◆ **Task to carry out**
From the line holding "mouse_move(205, 100)" to the final line below, restate each line word for word and add nothing.

== Data section

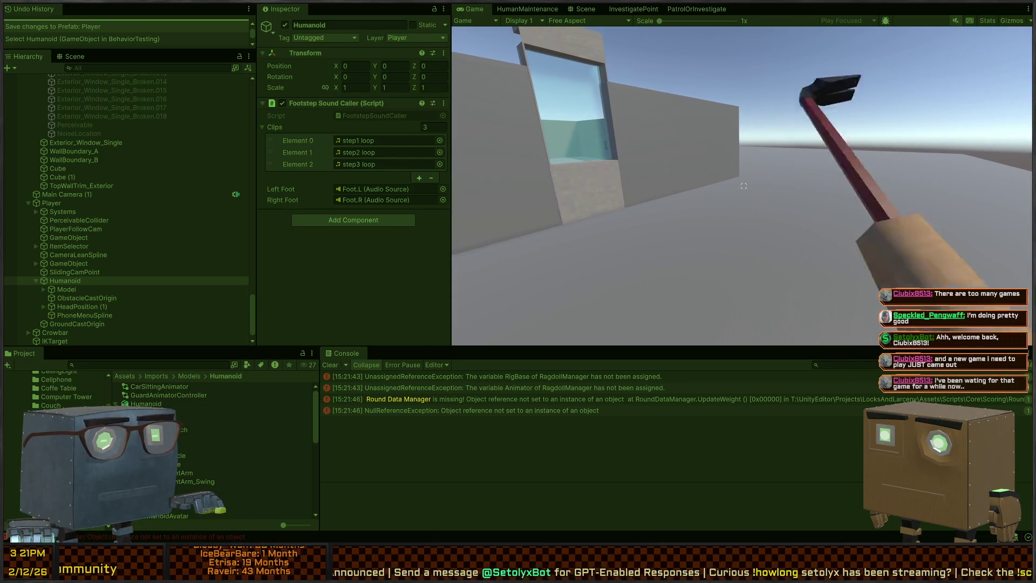
key(ctrl+1)
mouse_move(677, 142)
mouse_down()
mouse_move(438, 92)
mouse_move(335, 86)
mouse_move(205, 100)
mouse_move(244, 138)
mouse_move(391, 127)
mouse_move(265, 113)
mouse_move(363, 144)
mouse_move(279, 134)
mouse_move(354, 141)
mouse_move(425, 123)
mouse_move(727, 192)
mouse_up()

====

◆ **Output for this task**
mouse_move(205, 100)
mouse_move(244, 138)
mouse_move(391, 127)
mouse_move(265, 113)
mouse_move(363, 144)
mouse_move(279, 134)
mouse_move(354, 141)
mouse_move(425, 123)
mouse_move(727, 192)
mouse_up()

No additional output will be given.